Week 21 & 22 – A3a – Horizon report

The Horizon 2009 report, provides a snapshot of which technologies will probably, in the near future, have an impact on society.

  • 1 year or less
    • Mobiles
    • Cloud computing
  • 2 / 3 years
    • Geo-everything
    • The personal web
  • 4 / 5 years
    • Semantic aware applications
    • Smart objects

Mobiles – Verstaile tool …New interfaces, the ability to run third-party applications, and location-awareness…begun to assume many tasks that were once the exclusive province of portable computers.

Cloud computing – Inexpensive, simple solutions to offsite storage, multi-user application scaling, hosting, and multi-processor computing

Geo-everything – many common devices can automatically determine and record their own precise location and can save that data along with captured media (like photographs) or can transmit it to web-based applications for a host of uses. The full implications of geo-tagging are still unfolding, but the impact in research has already been profound.
The personal web – represent a collection of technologies that are used to configure and manage the ways in which one views and uses the Internet. Using a growing set of free and simple tools and applications, it is easy to create a customized, personal web-based environment — a personal web — that explicitly supports one’s social, professional, learning, and other activities.

Semantic aware applications – Tools that can simply gather the context in which information is couched, and that use that context to extract embedded meaning are providing rich new ways of finding and aggregating content.

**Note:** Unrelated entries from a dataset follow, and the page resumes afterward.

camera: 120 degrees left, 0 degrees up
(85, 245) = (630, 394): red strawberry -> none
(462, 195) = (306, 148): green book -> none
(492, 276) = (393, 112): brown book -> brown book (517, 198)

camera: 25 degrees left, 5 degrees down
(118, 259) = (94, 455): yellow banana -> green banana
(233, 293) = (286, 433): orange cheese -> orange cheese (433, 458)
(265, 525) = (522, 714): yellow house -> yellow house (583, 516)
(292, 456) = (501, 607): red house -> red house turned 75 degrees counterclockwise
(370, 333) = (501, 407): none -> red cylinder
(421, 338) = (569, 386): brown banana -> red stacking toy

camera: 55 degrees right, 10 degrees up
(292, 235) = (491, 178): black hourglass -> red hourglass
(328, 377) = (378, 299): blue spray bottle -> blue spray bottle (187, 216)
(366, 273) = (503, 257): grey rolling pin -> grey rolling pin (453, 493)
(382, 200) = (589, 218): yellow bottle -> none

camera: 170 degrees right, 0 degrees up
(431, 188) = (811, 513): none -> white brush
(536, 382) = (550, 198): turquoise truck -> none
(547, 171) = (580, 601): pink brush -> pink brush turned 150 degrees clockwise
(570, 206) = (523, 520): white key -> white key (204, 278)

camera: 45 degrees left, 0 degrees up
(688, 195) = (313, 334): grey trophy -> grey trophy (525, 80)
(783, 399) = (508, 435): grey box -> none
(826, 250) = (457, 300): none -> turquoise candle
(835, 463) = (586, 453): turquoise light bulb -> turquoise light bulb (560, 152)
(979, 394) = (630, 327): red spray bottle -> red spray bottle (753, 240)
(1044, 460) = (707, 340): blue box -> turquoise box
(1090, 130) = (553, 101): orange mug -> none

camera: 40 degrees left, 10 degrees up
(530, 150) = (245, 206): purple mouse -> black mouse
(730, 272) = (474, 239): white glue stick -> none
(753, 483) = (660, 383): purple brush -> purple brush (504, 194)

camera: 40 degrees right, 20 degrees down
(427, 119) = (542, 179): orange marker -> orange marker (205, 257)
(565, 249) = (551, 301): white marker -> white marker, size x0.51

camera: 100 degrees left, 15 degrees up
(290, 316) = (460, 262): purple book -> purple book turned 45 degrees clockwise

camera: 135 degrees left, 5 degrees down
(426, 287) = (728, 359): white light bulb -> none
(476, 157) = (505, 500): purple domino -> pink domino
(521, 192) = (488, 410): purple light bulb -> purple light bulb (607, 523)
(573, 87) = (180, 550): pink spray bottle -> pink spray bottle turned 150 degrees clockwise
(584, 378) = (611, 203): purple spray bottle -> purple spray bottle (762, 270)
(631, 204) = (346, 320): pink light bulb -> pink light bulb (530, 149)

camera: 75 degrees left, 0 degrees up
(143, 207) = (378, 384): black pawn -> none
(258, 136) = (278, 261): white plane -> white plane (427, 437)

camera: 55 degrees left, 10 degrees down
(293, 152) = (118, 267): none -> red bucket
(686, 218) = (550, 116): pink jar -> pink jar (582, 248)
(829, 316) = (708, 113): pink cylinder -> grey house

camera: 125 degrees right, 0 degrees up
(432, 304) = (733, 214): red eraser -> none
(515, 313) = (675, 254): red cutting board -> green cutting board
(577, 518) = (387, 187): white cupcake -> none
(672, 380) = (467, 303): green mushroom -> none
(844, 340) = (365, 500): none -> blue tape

Smart objects – A smart object “knows” something about itself — where and how it was made, what it is for, where it should be, or who owns it, for example — and something about its environment.

Key Trends

Increasing globalization continues to affect the way we work, collaborate, and communicate.

The notion of collective intelligence is redefining how we think about ambiguity and imprecision.

Experience with and affinity for games as learning tools is an increasingly universal characteristic among those entering higher education and the workforce.

Visualization tools are making information more meaningful and insights more intuitive.

As more than one billion phones are produced each year, mobile phones are benefiting from unprecedented innovation, driven by global competition.

Critical Challenges

There is a growing need for formal instruction in key new skills, including information literacy, visual literacy, and technological literacy.

Students are different, but a lot of educational material is not.

Significant shifts are taking place in the ways scholarship and research are conducted, and there is a need for innovation and leadership at all levels of the academy.

We are expected, especially in public education, to measure and prove through formal assessment that our students are learning.

Higher education is facing a growing expectation to make use of and to deliver services, content, and media to mobile devices.